Aucune trace d’Agnès Buzyn. De l’autre côté des policiers, des soignantes venues de Valence chantent leurs revendications à pleins poumons. Quant aux jeunes de Youth for Climate, ils et elles évaluent les risques à forcer le passage. Finalement, ce sera un die-in, suivi par les gilets jaunes présents. « On ne partira pas, on veut avoir une discussion avec la ministre ! », lancent les jeunes aux policiers avant de s’installer en cercle pour un sit-in. « On est déter’ ! résume Mathilde, 16 ans. Je n’ai pas peur de la répression, on est pacifiques. » « Moi, je n’assumerais pas trop d’être en garde à vue et que mes parents viennent me chercher, rétorque Nathan en tripotant le foulard vert noué autour de son jean. Mais si on fait juste des petites marches on ne fait pas changer les consciences. Il faut qu’on s’intègre dans les mémoires. »

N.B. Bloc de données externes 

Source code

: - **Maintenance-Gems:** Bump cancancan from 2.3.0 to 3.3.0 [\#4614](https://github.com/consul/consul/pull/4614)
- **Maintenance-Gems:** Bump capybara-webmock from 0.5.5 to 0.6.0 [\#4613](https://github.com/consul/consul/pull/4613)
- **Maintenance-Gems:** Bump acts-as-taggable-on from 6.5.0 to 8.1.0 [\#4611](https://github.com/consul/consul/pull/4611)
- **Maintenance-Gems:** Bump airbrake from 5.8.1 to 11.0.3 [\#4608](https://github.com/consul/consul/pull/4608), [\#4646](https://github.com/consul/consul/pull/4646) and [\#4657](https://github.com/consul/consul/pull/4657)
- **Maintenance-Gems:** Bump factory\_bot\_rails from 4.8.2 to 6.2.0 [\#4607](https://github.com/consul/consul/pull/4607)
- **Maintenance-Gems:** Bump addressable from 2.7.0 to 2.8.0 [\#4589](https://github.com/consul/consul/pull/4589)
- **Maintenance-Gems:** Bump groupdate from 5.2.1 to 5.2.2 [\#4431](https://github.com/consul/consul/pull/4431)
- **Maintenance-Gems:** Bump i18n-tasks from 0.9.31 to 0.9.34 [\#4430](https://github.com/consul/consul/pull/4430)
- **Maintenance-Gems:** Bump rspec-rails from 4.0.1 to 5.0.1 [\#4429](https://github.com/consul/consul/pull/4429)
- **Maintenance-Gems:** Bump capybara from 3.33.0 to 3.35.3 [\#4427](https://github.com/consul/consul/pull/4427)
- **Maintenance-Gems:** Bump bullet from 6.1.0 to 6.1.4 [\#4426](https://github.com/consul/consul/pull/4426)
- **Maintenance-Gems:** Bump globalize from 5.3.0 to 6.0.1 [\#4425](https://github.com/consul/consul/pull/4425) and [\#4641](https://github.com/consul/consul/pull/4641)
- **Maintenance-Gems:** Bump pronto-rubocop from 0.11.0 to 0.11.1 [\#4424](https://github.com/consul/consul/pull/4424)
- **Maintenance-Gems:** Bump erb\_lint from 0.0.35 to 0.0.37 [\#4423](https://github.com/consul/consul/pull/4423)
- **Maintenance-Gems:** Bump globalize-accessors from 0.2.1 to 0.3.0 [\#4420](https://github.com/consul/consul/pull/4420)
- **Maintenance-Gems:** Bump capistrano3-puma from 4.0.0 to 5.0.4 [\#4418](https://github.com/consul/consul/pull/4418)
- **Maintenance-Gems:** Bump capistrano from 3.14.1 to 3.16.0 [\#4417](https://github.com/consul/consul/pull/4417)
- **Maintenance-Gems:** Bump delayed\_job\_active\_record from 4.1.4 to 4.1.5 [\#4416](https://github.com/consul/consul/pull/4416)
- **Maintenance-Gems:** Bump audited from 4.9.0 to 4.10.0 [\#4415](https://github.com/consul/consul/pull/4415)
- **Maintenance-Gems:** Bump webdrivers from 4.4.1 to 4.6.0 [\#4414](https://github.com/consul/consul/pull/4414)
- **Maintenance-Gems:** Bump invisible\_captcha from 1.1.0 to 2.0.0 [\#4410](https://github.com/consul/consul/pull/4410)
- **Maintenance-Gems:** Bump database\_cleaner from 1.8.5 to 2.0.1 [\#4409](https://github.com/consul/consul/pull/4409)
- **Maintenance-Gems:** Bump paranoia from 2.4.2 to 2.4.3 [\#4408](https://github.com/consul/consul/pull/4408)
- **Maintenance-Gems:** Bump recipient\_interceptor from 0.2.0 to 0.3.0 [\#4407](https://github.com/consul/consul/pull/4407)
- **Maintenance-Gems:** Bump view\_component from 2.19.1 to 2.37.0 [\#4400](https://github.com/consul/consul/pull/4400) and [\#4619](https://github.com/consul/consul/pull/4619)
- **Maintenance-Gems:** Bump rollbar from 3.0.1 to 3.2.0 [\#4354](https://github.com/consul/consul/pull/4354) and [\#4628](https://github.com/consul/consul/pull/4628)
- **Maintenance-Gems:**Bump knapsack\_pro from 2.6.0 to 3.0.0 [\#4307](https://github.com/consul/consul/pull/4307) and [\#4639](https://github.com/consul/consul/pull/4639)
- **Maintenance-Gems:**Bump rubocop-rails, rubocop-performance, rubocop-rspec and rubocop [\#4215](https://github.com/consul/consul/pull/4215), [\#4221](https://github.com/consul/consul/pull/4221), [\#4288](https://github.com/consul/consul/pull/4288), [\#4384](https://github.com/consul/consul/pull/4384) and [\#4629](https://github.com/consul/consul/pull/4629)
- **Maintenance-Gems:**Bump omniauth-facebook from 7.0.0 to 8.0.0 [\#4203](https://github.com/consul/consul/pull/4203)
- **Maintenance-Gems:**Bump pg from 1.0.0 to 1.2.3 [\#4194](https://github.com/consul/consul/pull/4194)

Antoine, qui étudie l’écologie dans une école lyonnaise, s’est déjà inscrit aux prochaines formations à la désobéissance civile dispensées par diverses associations écologistes, et il est n’est pas le seul. Les jeunes activistes réussiront finalement à rencontrer le directeur du cabinet d’Agnès Buzyn, arborant fièrement leurs masques d’hôpital. Devant le refus d’être écoutés par leur gouvernement et face à l’absence de mesures concrètes proposées, ils et elles voient déjà le mouvement se poursuivre l’année prochaine. « Va falloir s’habituer aux gardes à vue… », conclut Antoine avec un sourire.